Vudu’s remote, however, is functional art that’s a joy to use. It’s a small pod that’s sculpted to fit comfortably into either your left or right hand. It uses a scroll wheel and only five buttons — On/Off, Power, Back, Play/Pause, Vudu (home), and More (not in use yet). Fast forwarding and rewinding are accomplished through the scroll wheel.
Best of all, you don’t even have to look at the remote to use it.
Interface
When using the super-simple Vudu interface, I felt like I was standing in a virtual Blockbuster, browsing through endless movies looking for something to watch. All from my couch.
The Vudu home screen is split into five parts — Find Movies, New Releases, My Movies, My Wish List, and Info & Settings. Below the menu choices are highlighted movies, displayed graphically as if you were holding the DVD cover in your hand.
Use the scroll wheel to browse through the highlighted movies and new releases. When I found something I was interested in, but didn’t want to rent or buy at the time, I added it to My Wish List as a reminder. If I found a movie I wanted to watch, I clicked on purchase or rent, the transaction authorized, and the download began. All rentals and purchases are found in My Movies.
If I could not find a title I was interested in through browsing, I used Find Movies to sift through 18 genres. An on-screen alphabet –like the one used by the AppleTV — allowed me to search directly for specific movies, directors, and actors. Using a filtering feature I could sort movies by release date, MPAA ratings, critics’ ratings, studio, or availability to rent or own.
Parental controls, used to keep kids from watching certain movie ratings or from renting or buying films, is located in Info & Settings.
Performance
Vudu’s performance was flawless, considering movies are not stored on the hard drive.

WHAT NEEDS TO BE DONE |
Write out the part of the Vudu review that begins with "Vudu’s remote, however, is" and ends with "the scroll wheel.", replacing "scroll wheel" with "touch ring".

SOURCE MATERIAL |
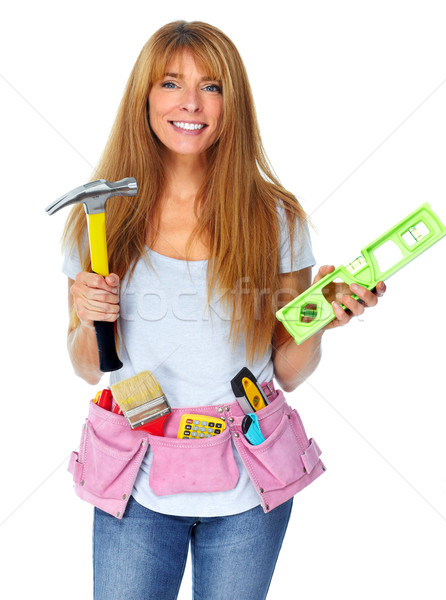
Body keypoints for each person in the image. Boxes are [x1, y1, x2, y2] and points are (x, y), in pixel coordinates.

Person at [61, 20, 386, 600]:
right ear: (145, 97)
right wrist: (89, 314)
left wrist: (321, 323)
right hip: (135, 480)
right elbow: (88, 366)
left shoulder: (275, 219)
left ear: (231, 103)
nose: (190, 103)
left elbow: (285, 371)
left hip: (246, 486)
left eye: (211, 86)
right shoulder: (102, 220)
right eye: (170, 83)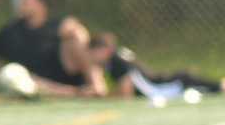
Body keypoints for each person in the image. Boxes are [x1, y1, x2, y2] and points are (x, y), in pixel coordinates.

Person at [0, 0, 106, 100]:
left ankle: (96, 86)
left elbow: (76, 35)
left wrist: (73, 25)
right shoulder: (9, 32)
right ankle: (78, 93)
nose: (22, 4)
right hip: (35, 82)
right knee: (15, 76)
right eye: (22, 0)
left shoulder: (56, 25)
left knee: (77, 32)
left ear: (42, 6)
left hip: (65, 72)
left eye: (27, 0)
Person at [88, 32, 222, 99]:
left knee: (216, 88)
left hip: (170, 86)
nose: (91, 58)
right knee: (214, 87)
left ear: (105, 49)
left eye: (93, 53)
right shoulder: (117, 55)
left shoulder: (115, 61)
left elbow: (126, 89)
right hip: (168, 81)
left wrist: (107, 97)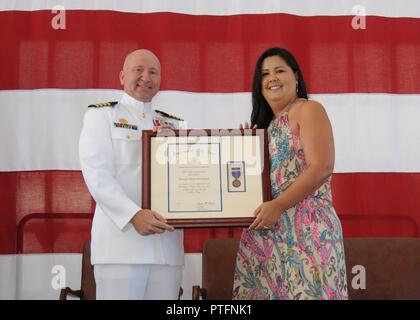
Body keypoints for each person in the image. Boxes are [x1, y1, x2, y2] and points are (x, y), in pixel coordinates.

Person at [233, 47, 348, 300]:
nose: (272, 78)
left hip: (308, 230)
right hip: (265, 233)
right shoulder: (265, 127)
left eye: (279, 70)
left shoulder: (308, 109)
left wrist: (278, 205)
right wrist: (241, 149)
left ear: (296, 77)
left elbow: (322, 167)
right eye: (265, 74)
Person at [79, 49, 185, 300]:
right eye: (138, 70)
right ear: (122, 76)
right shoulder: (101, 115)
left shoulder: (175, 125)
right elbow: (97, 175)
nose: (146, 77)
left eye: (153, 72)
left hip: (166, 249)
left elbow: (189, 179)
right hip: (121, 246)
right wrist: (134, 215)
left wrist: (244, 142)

TASK RESULT |
Vudu’s remote, however, is functional art that’s a joy to use. It’s a small pod that’s sculpted to fit comfortably into either your left or right hand. It uses a touch ring and only five buttons — On/Off, Power, Back, Play/Pause, Vudu (home), and More (not in use yet). Fast forwarding and rewinding are accomplished through the touch ring.